#### Saved data entries
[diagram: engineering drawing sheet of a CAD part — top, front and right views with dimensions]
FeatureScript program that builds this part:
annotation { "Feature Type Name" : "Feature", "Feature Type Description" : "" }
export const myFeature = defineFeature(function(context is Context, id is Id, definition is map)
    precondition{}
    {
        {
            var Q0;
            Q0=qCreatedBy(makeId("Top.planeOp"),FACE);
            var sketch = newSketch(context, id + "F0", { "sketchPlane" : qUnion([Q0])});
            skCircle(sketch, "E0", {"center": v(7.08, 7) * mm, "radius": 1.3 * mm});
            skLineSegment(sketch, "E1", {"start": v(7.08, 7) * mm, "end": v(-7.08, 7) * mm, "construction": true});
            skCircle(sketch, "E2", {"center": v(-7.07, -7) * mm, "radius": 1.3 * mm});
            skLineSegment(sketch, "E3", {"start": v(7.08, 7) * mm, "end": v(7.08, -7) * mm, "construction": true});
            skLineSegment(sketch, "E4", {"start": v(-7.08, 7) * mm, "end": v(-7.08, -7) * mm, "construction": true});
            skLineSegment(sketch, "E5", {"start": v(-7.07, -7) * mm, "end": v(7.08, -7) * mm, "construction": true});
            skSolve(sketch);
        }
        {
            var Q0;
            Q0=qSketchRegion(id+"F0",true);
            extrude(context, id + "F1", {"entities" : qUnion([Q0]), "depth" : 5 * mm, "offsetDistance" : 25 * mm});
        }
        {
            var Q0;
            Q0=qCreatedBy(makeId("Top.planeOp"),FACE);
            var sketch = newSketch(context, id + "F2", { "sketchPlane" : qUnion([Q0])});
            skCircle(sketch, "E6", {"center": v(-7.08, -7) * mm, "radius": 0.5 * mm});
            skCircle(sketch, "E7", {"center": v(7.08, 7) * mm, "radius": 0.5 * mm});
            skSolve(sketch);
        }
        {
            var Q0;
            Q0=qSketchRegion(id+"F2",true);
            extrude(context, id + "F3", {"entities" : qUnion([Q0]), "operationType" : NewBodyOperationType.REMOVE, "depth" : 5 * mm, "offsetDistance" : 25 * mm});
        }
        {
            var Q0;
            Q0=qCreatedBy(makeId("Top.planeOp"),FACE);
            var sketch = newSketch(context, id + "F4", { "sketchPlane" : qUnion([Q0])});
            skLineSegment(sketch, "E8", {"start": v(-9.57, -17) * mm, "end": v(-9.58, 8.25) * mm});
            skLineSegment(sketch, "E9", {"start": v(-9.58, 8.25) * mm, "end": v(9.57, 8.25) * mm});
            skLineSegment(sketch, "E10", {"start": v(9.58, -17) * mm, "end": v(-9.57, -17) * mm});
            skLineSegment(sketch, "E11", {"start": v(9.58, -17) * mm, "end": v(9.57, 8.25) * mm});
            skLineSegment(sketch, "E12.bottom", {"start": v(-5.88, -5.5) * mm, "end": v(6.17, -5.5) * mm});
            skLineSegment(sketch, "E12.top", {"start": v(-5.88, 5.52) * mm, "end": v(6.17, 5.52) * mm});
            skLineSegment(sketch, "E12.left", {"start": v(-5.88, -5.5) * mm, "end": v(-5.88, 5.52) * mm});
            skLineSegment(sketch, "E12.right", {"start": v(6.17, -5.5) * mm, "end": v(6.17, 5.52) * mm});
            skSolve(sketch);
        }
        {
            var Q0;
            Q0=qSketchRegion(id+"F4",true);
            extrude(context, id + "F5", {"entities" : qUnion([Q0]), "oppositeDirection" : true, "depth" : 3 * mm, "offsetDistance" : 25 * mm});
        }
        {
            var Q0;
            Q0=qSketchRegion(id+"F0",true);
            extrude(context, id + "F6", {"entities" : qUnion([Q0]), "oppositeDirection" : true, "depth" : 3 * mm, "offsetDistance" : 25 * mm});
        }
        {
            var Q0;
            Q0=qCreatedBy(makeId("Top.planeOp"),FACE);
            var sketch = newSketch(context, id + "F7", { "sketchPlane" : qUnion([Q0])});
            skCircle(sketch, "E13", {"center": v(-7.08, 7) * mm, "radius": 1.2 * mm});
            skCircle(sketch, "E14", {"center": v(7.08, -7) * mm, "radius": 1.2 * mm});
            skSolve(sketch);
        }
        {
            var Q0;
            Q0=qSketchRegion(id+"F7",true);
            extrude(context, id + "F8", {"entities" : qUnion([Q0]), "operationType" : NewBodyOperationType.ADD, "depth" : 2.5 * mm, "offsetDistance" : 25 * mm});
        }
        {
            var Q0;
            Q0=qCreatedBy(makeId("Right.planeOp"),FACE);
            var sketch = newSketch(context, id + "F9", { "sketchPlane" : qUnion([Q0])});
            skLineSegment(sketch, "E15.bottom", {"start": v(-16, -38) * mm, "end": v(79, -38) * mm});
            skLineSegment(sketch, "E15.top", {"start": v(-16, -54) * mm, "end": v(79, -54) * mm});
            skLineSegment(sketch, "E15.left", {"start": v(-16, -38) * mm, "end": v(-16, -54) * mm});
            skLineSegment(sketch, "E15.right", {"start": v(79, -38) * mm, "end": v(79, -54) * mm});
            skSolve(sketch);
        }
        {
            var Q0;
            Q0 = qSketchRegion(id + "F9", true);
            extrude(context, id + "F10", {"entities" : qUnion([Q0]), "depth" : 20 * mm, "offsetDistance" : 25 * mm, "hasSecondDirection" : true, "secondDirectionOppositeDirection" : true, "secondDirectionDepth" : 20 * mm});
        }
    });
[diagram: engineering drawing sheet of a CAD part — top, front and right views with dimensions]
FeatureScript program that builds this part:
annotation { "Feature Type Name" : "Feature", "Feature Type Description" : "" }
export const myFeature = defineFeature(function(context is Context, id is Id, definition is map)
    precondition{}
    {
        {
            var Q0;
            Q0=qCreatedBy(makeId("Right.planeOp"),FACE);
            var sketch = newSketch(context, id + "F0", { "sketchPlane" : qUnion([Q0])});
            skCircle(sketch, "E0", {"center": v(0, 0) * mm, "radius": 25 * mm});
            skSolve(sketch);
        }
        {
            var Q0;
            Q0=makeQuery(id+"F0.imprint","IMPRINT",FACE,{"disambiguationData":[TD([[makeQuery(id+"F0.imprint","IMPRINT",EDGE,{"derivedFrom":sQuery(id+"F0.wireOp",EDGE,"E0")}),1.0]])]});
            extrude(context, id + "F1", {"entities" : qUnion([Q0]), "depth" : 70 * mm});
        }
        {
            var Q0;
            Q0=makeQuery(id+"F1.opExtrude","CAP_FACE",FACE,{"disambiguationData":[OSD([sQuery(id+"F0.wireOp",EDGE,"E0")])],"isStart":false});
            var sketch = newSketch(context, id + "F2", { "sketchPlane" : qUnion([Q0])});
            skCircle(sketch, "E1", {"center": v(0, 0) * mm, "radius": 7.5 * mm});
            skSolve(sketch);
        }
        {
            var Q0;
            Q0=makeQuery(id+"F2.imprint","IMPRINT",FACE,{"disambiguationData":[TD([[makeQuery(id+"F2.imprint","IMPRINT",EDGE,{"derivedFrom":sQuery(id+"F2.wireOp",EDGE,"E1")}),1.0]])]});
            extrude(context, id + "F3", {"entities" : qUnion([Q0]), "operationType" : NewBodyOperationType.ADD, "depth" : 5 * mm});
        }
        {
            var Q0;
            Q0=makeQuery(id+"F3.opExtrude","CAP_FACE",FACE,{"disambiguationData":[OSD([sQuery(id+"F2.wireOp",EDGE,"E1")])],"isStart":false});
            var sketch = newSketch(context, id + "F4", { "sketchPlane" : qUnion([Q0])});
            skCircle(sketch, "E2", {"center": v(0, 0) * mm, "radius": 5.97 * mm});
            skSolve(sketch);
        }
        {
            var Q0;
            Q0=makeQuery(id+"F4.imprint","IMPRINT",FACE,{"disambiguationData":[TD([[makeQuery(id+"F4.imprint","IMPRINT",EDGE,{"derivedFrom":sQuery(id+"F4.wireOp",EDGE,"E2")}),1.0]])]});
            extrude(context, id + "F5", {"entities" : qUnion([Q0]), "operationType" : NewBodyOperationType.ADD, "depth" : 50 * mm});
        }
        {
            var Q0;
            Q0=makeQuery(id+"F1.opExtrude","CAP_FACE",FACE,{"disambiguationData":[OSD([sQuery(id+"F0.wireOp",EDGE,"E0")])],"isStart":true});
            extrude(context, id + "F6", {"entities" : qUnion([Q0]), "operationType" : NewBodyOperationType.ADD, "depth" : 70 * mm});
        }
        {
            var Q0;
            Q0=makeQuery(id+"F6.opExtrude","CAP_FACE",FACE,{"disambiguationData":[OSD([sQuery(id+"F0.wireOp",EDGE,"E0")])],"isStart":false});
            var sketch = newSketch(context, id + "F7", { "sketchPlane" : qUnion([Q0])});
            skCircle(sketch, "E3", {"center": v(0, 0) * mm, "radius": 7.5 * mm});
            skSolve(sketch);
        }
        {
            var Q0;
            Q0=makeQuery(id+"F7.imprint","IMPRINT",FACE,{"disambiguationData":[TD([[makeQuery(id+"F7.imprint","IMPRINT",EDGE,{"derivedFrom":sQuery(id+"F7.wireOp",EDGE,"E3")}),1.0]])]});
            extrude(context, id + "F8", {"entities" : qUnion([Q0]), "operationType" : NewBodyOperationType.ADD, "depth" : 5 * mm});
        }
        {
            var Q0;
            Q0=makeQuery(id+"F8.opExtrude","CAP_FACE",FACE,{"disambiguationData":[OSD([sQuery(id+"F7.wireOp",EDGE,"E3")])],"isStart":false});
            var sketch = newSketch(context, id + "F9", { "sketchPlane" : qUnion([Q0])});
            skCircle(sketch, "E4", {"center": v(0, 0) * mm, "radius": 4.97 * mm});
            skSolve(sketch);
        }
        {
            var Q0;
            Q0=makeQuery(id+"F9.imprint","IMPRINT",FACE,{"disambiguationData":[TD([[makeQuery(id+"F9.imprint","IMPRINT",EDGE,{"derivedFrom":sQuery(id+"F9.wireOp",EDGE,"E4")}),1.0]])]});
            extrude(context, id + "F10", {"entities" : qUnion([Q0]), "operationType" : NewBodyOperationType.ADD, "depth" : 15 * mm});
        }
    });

#### PROBLEM STATEMENT
Which lines in the listing contain the string "isStart" with matching case? Select and copy each one.

#### RESULT OF THE EXERCISE
            Q0=makeQuery(id+"F1.opExtrude","CAP_FACE",FACE,{"disambiguationData":[OSD([sQuery(id+"F0.wireOp",EDGE,"E0")])],"isStart":false});
            Q0=makeQuery(id+"F3.opExtrude","CAP_FACE",FACE,{"disambiguationData":[OSD([sQuery(id+"F2.wireOp",EDGE,"E1")])],"isStart":false});
            Q0=makeQuery(id+"F1.opExtrude","CAP_FACE",FACE,{"disambiguationData":[OSD([sQuery(id+"F0.wireOp",EDGE,"E0")])],"isStart":true});
            Q0=makeQuery(id+"F6.opExtrude","CAP_FACE",FACE,{"disambiguationData":[OSD([sQuery(id+"F0.wireOp",EDGE,"E0")])],"isStart":false});
            Q0=makeQuery(id+"F8.opExtrude","CAP_FACE",FACE,{"disambiguationData":[OSD([sQuery(id+"F7.wireOp",EDGE,"E3")])],"isStart":false});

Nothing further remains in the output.